──────── Extracted text ────────

# MF 135. Coolant or water in oil?



## Robert Laughton (Apr 22, 2020)

Hello,








I have a MF 135 with Perkins gas engine.
I've been getting coolant or water in the oil. The picture attached is after only 1 month, or 5 hours use. The oil I changed the last time was worse, but I didn't save a sample.
Since I bought this tractor 5 years ago, I've been getting a whiff of coolant now and then, but the level never seems to drop.
I only use the tractor for short times, and was wondering if these tractors get condensation in the crankcase if used only briefly, and never run long enough to evap it off? My old 9N certainly did do this.
So, I wondering maybe head gasket, or condensation.
Does anyone have an opinion, or a test I can do?
Thanks much. I love this tractor. When I drove the 9N every king pin and bushing was shot, and it sounded like a bag of hammers. This MF drives better than my car!
Cheers,
Rob


----------



## The 203 (Apr 27, 2020)

They are prone to condensation. If you run it for short run time it makes it worst. Do you live in a humid climate and have sudden temperature changes. That makes cast iron sweat. A sealed engine shouldn't get snow or rain water in but if it sits outside its possible. If exhaust is vertical do you cover the exhaust while parked.
I'm new here but old to tractors.


----------



## Robert Laughton (Apr 22, 2020)

Thank you for your reply.
I do run it for short periods. The climate is not humid here in Ontario Canada.
The crankcase may not have been vented well. Some time ago, I lost the vent plug at the front of the engine where you add oil. The aftermarket replacement is like a freeze plug, that doesn't allow air to pass. I cut some grooves in it to allow venting. 
Also checking around, I noticed the owner's manual says a 7 pound rad cap, but mine had a 14. I found a 7 and tried it, but the tractor boiled over the rad with the 7.
I have low exhaust, so I don't see how rain could be the culprit. 
I ran the motor at 1500 for 45 minutes, without the vent cap, and now the oil seems better.
I'll keep an eye,
Thank you,
Rob


----------



## The 203 (Apr 27, 2020)

Part of the problem is there isn't any positive crankcase ventilation. I have read of guys connecting tubing from the crankcase vent to the air cleaner. P.V.C. As in 1960's car's.
I would add a valve inline if I did that. I don't know if that could have a negative effect. I can't think of any.
I rebuilding my 3-152 diesel. I may experiment with that. Those perkins diesels get bad blowby and condensation over time. The guys that know those diesels well say its from too much light use. Maybe ventilation would prevent that. A half inch vacuum line to the air cleaner wouldn't be hard to do. I know you have a gas engine. Same problem.
In your situation adding a half dose of bars leak coolant sealer may not hurt. If you do have a internal gasket seeping some coolant it would seal it. I have had good luck with that.
Even if its just condensation the bars leak shouldn't hurt anything. You did say your coolant level wasn't dropping so it seems more like condensation.
An engine is a perfect place to make condensation. Sucking cool air into a warm cavity and heating the air.


----------



## clark james (Jan 15, 2020)

Rob: Does your engine have a thermostat in the coolant system? Engines that do not get up to a proper temp. will have condensation problems. I don't know what would be correct, but i think at least 180 degrees. Does your engine have a place for the thermostat? N series Fords can have a thermostat in the upper radiator hose. This will also help prevent carbon buildup in gas engines. Good luck.


----------

────────

■ Job a: Return every line of the entries below that contains the string "chord", matching case exactly.

──────── Information supplied ────────

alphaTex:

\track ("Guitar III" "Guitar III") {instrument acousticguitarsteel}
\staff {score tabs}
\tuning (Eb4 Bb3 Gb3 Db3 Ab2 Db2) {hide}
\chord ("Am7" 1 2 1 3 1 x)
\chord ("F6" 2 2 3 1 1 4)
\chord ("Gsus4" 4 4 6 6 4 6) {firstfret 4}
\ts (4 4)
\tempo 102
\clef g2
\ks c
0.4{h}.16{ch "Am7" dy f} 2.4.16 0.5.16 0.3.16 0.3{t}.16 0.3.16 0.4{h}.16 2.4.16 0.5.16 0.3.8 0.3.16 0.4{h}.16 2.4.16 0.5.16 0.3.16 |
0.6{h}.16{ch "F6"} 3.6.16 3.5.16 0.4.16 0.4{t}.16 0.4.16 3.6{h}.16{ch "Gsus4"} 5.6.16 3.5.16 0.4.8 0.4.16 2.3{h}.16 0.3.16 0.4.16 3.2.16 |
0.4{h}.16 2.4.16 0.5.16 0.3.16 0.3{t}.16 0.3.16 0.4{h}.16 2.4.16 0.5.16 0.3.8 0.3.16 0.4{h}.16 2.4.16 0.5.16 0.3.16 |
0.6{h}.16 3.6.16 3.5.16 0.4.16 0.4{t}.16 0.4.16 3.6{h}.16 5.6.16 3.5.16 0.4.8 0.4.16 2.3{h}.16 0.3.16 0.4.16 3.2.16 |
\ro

────────

■ Job b:
Answer these questions about the tractor forum thread above:
(i) What kind of engine does Rob's MF 135 have?
(ii) What radiator cap pressure does the owner's manual specify?
(iii) For how many minutes did Rob run the motor at 1500 without the vent cap?

■ Written answer a:
\chord ("Am7" 1 2 1 3 1 x)
\chord ("F6" 2 2 3 1 1 4)
\chord ("Gsus4" 4 4 6 6 4 6) {firstfret 4}

■ Written answer b:
(i) A Perkins gas engine.
(ii) 7 pounds.
(iii) 45 minutes.